Needle insertion for spinal and epidural anesthesia is a demanding procedure, especially for inexperienced physicians in general, and in particular in patients with high-BMI. Before inserting the needle, ‘blind’ palpation of spinal bone anatomy is usually used to substantiate at what angle and location to insert the epidural needle. In other words, the physician makes an informed estimate at where, and how deep, to place the epidural needle.
Rivanna Medical has received FDA 510(k) clearance to market Accuro, a handheld and untethered smart phone-sized device that is designed to guide neuraxial anesthesia and perform diagnostic imaging of the musculoskeletal and abdominal anatomies. As advertised back in August, the company launched its Accuro device at the annual meeting of the American Society of Anesthesiologists (ASA) in San Diego last week. And while not naming names, the company has confirmed it is in discussions with three potential corporate partners.

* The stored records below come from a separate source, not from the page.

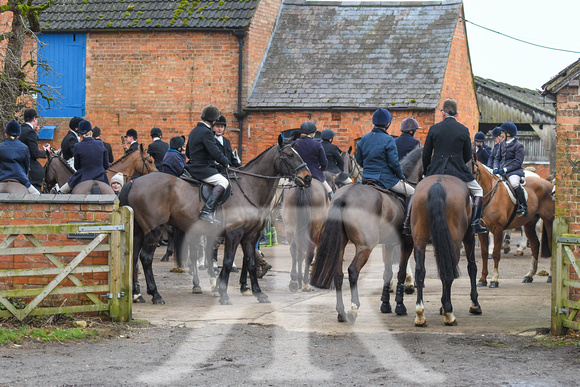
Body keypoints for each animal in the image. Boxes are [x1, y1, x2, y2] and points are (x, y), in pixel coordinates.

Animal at [116, 136, 308, 306]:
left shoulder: (250, 236)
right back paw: (155, 294)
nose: (307, 177)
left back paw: (137, 294)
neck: (248, 188)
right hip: (154, 230)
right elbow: (228, 262)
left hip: (138, 231)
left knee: (134, 258)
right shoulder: (234, 233)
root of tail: (133, 182)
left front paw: (258, 293)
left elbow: (251, 262)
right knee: (146, 258)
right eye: (289, 155)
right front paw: (223, 294)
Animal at [404, 177, 480, 328]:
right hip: (455, 241)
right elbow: (472, 267)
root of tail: (438, 183)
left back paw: (420, 314)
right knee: (448, 272)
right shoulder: (469, 236)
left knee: (420, 271)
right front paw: (474, 304)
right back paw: (449, 314)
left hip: (420, 239)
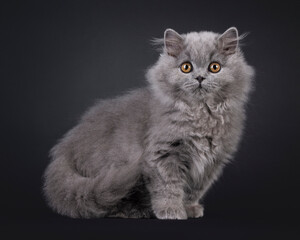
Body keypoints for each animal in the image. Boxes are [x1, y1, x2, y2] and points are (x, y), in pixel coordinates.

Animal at [43, 26, 254, 219]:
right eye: (186, 67)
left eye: (214, 67)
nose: (200, 77)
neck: (200, 113)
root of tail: (65, 149)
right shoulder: (163, 154)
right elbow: (168, 187)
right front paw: (171, 211)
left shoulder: (211, 163)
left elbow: (192, 190)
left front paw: (189, 208)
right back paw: (133, 211)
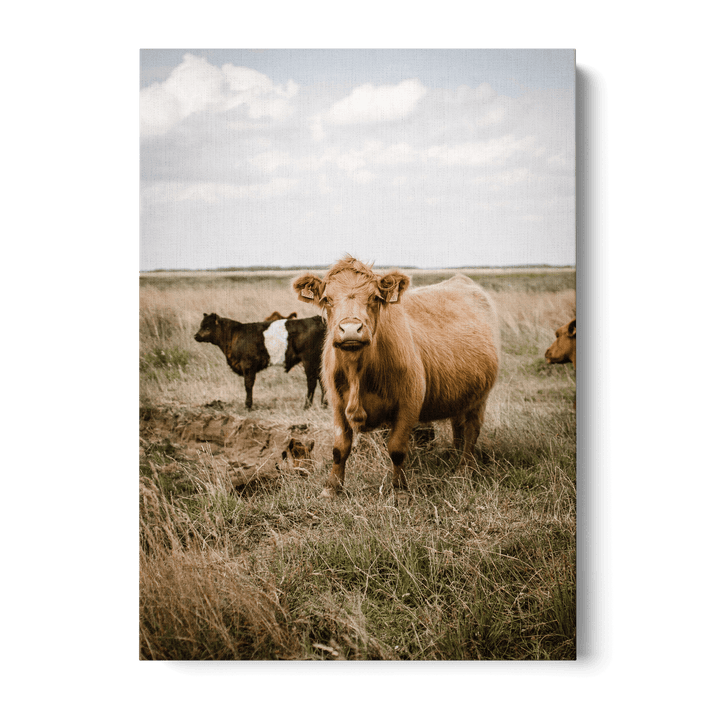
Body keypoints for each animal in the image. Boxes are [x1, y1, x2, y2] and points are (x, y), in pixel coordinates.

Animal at [193, 313, 326, 410]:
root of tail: (316, 318)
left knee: (312, 382)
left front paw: (248, 406)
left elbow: (248, 385)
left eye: (207, 327)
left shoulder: (248, 365)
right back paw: (324, 404)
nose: (196, 336)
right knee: (322, 380)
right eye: (201, 325)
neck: (234, 335)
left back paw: (307, 406)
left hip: (309, 360)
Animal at [293, 256, 500, 501]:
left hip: (480, 396)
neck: (358, 372)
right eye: (327, 299)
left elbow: (397, 449)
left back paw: (464, 469)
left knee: (471, 430)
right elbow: (340, 448)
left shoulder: (409, 403)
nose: (351, 329)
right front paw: (332, 488)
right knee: (458, 425)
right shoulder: (336, 404)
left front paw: (400, 490)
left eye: (374, 297)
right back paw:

Accuro’s initial commercial application is designed to provide 3D navigation of the lumbar spine to automatically guide clinicians to a first-attempt success in administering spinal and epidural anesthesia.
“Anesthesia providers attending the recent ASA scientific meeting told us that Accuro fulfills a significant unmet clinical need for automated image guidance,” said John A. Williams, President and CEO, “especially in the spinal anesthesia sector.”
“Knowing the variable configuration of an individual’s lumbar anatomy for a specific patient is essential to predicting the appropriate puncture site, needle trajectory, and depth of needle insertion to reach the epidural space, but without medical imaging, the physician is left to guesswork.”